On day four I had to harass three different nurses to get his feeding tube taken out, but it was finally done! It felt like such a victory for me, and such a huge step towards getting him home.
This same day a wonderful nurse came on duty, somebody who I considered a real ally in taking care of my son and getting him home with me. She explained the hospital policy about how all babies have to nipple all feedings and meet their required minimum of milk intake for 48 hours before they are allowed to go home. She also explained that getting my expressed milk out of a fast-flow bottle nipple would be a lot easier and quicker for him, and if I wanted to be sure that he got all of his feedings maybe I should use a bottle instead of trying to breastfeed. It would have been extremely difficult for him to get his minimum in at the breast with only eight scheduled 20-minute feedings per day.
I knew she was right, but I had always sworn that no child of mine would ever get a bottle, so it hurt a bit to agree to go along with her plan. But I did, and pumped and gave him a bottle, and he ate everything that he had to. I cried because it was so far from the natural bonding experience that I wanted, because I knew full well I was disturbing his natural hunger and satiety cues, and because I felt like I was stuffing a foie gras goose instead of nourishing my baby.
He took all of his feedings, though, and we only had one hurdle left – we had to prove that he was gaining weight. His last full day in the NICU he gained 5 grams. Not surprising that he had a bit of trouble gaining weight, considering how not relaxing and not natural his feeding environment was, but it was enough to get us home. My favorite nurse was there when we were discharged.
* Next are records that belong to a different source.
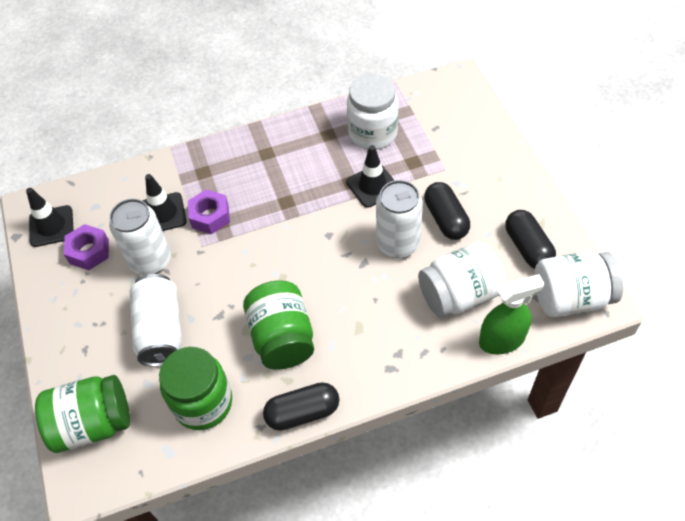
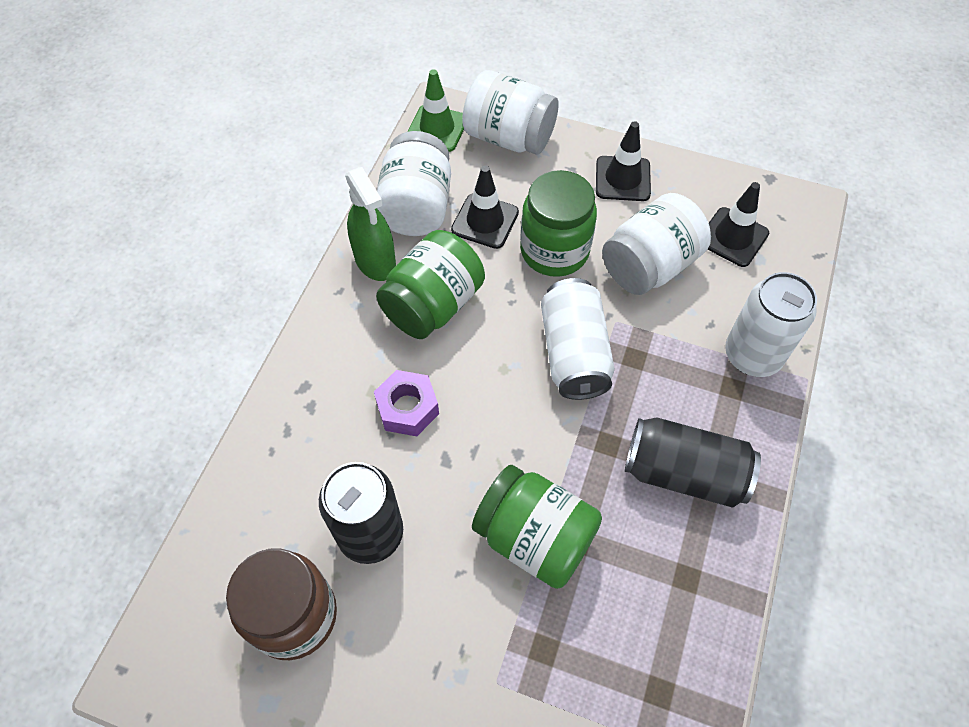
black can: none = 0 -> [319,462,403,564] [625,417,761,508] = 2
black capsule: [263,382,339,431] [424,182,470,240] [505,210,556,269] = 3 -> none = 0
brown jar: none = 0 -> [226,548,337,660] = 1
green traffic cone: none = 0 -> [407,69,464,152] = 1
purple nut: [64,224,109,270] [188,189,230,234] = 2 -> [374,370,439,436] = 1
white can: [109,199,171,275] [130,274,182,367] [376,180,423,258] = 3 -> [541,278,615,400] [725,272,817,377] = 2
Nick and I both thanked her profusely, and she told me to go home, toss the bottle, and nurse my baby on demand from my breast. Which is exactly what I did. And lest you worry about his slight weight gain, since returning home and switching over to on-demand breastfeeding, he has been gaining an average of 1 ½ ounces per day – over 40 grams, or eight times what he was gaining with the NICU policy.
It was only six days we spent in the NICU – a very short duration for a baby of his gestational age – for which I am incredibly grateful. And though the first days after birth are very important as a bonding period, six days is still a short period of time in the grand scheme of things. As my parents encouraged me, now I can go home and nurse him on demand for the next two years if I want. And that is exactly what I intend to do.